Mungkinkah karena tidak ada lagi hal yang membuat seseorang menjadi tertantang
untuk melakukan eksplorasi? Inikah hasil dari kemudahan konsep framework dan
object-oriented programming?
Dulu, ketika saya mulai terjun ke dunia keamanan informasi, saya harus
meraba-raba dalam kegelapan. Saya harus merelakan tagihan telepon rumah
bengkak agar bisa mengakses Internet. Saya harus rela untuk bersabar mendapatkan
account dial-up curian. Saya harus rela untuk digigit nyamuk demi untuk
mengakses Internet mencantol akses ke jaringan telepon kartu. Hal yang saya
alami, juga dialami oleh sebagian besar hacker di jaman itu.

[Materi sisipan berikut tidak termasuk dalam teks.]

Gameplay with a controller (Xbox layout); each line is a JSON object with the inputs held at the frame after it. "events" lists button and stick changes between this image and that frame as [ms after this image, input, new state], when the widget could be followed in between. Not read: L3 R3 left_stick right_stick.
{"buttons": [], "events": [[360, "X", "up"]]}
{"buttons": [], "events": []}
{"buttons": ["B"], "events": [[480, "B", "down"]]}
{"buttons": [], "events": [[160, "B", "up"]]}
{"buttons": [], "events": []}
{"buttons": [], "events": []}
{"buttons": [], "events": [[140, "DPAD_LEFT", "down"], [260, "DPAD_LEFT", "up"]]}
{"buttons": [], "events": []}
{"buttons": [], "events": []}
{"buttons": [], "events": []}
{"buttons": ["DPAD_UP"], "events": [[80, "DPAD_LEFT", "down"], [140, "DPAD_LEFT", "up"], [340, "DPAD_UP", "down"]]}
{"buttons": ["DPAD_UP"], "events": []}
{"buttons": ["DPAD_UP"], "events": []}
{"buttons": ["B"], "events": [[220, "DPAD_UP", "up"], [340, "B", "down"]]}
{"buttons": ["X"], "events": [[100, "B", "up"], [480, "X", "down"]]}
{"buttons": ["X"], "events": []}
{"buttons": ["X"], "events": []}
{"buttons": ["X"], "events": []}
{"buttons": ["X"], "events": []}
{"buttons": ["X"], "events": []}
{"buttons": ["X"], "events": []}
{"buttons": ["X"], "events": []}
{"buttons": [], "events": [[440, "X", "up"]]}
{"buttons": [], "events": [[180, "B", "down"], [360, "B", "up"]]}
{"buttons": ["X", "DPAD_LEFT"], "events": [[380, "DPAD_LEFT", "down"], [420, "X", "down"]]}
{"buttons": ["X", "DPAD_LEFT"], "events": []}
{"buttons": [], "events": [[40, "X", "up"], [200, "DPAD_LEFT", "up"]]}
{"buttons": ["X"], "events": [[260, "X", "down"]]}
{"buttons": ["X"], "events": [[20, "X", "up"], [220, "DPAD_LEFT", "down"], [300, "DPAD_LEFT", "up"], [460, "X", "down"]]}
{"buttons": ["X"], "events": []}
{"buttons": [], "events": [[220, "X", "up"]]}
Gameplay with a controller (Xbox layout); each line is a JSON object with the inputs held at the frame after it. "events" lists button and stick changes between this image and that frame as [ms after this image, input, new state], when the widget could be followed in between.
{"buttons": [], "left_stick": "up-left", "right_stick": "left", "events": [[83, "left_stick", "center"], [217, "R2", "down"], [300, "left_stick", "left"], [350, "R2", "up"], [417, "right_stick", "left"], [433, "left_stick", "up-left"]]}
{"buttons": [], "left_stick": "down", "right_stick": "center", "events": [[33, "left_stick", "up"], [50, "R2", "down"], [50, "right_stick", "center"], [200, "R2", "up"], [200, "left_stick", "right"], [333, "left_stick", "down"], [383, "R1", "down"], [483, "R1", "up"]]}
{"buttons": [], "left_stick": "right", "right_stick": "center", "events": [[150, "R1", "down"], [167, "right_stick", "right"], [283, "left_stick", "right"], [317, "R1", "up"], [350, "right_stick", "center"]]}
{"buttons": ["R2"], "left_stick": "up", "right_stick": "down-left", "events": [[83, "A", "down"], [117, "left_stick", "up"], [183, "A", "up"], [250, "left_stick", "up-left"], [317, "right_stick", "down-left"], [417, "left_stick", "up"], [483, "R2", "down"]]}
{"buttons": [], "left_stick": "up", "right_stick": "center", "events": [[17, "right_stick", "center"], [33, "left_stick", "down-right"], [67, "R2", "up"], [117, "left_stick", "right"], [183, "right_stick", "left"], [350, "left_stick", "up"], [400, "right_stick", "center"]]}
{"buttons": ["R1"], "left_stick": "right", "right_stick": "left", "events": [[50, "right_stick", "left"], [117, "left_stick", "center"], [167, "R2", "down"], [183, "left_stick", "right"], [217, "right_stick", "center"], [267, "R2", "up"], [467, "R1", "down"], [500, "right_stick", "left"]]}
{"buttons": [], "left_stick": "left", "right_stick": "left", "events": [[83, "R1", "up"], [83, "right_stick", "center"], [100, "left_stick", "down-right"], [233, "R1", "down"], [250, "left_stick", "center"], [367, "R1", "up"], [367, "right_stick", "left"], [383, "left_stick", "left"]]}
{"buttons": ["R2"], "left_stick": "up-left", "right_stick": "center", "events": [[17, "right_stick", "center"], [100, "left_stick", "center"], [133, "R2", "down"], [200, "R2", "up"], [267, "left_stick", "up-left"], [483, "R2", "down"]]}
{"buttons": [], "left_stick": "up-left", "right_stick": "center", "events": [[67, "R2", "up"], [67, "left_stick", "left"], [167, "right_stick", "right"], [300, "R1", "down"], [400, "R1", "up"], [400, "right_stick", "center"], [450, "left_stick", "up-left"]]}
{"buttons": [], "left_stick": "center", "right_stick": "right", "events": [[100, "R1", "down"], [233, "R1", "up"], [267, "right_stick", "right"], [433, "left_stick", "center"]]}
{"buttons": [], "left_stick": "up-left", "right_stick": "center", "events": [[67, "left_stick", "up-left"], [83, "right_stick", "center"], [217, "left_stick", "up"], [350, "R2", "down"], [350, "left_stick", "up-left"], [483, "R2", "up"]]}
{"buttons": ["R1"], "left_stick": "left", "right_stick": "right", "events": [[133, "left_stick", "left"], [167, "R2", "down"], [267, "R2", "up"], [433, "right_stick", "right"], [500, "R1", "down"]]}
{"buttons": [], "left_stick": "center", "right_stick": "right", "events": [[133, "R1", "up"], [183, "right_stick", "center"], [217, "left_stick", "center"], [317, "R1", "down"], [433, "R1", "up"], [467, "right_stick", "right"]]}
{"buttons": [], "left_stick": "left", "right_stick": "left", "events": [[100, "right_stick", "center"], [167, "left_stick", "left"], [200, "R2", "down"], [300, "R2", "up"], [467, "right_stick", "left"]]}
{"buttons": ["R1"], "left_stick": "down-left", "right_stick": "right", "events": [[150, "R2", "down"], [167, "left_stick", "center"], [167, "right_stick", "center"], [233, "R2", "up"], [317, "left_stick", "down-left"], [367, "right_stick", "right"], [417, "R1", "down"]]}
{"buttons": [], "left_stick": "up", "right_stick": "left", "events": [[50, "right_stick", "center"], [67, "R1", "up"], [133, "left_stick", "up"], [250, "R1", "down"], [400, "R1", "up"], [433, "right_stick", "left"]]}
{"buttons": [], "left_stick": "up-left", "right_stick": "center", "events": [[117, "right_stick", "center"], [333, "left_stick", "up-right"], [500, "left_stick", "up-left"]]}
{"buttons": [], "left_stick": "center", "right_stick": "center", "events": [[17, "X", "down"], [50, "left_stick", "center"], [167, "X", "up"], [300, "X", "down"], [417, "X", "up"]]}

Sekarang, hampir semua orang yang berada di kota-kota besar di Indonesia
berkesempatan untuk mengakses Internet dengan mudahnya. Dial-up sepertinya
adalah teknologi yang hanya diingat oleh sebagian kecil orang saja. Wireless
mendominasi infrastruktur jaringan. Tidak hanya itu, website yang memberikan
informasi bagaimana melakukan penyusupan ke dalam jaringanpun cukup banyak
jumlahnya.
Dulu, untuk dapat mengetahui informasi mengenai suatu sistem, saya dan
rekan-rekan harus berburu mendapatkan manual yang tidak tersedia bebas.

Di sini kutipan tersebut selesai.